At this point, I was still so relieved to have survived the biopsy, I hadn’t really started worrying about what it might show, and I made the lovely nurse cry, waxing lyrical about how great life was, and how lucky I had been with this whole situation. She said she’d been nursing for nearly 40 years and virtually never cried. Sorry nurse. It was especially unfair to make her cry, as she kindly smuggled my drugs out of the quarantine the ward doctor had placed them in. Ha!
After a lengthy wait, a porter came to take me for a CT, in the neuro-imaging suite next to the ward. Remember, the one with the pretty tree panels in the ceiling? A CT scanner looks like a massive donut. The body part being scanned goes in the hole in the middle. The inside of the ring is covered in dark glass, showing the residual wipe marks where it has been cleaned. I have noticed this every time, on three different machines. Weird what catches your eye sometimes, isn’t it? Inside, you can just about see the camera whizzing round the ring, building up the picture of your brain. It’s pretty quick, maybe a minute or two.

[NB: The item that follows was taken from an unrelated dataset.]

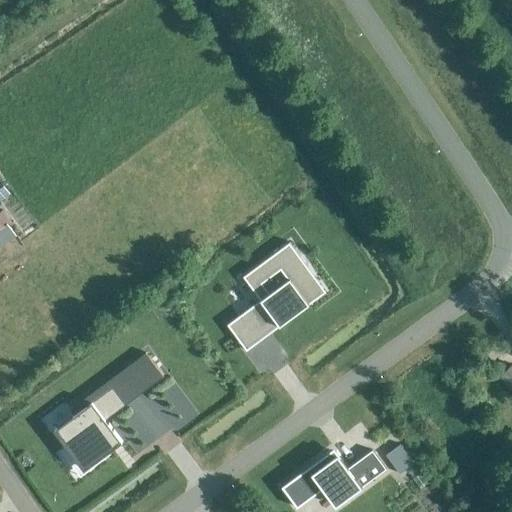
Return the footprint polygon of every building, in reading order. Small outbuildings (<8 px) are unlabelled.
[(0,202),(10,195),(0,180),(0,202)] [(0,246),(16,235),(9,225),(11,223),(4,213),(0,216),(0,246)] [(301,293),(317,280),(289,242),(243,277),(260,300),(238,317),(253,337),(276,321),(279,326),(289,319),(307,305),(309,304),(308,302),(305,299),(301,293)] [(74,415),(56,429),(67,444),(69,446),(72,444),(83,458),(95,449),(100,455),(121,440),(105,420),(126,404),(113,386),(79,411),(74,405),(69,409),(74,415)] [(414,463),(400,444),(385,455),(399,474),(414,463)] [(348,468),(336,451),(323,460),(321,457),(282,487),(297,507),(323,488),(335,505),(386,469),(372,450),(348,468)]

Damian came by a few minutes later to say the scan was clear, and I could go home. This is illustrative of why I think he’s such a great doctor. You may have noticed that he was at the initial diagnostic appointment, the pre-op review, greeted me on the way to theatre, visited me in the recovery room and came to tell me himself that the scan was clear. Many of these jobs I think most consultants would delegate to a junior. Not Damian. You’re his patient, and he’ll bloody well look after you. He may not have the most effusively warm bedside manner in the world (it’s perfectly lovely though), but I guess as a Neurosurgeon, most people you see aren’t in a good way. Many of them will die, so there has to be an element of self preservation in keeping some emotional distance. It must also be a bit weird, being chummy with someone and then elbow deep in their grey matter a few minutes later. So he pours everything in to being a consummate professional. I’d happily put my life in his hands again anytime.
A arrived and we left, with me hugging every person I could find on the way out, except the ward doctor. She very pointedly did NOT get a hug. Let that be a lesson to her.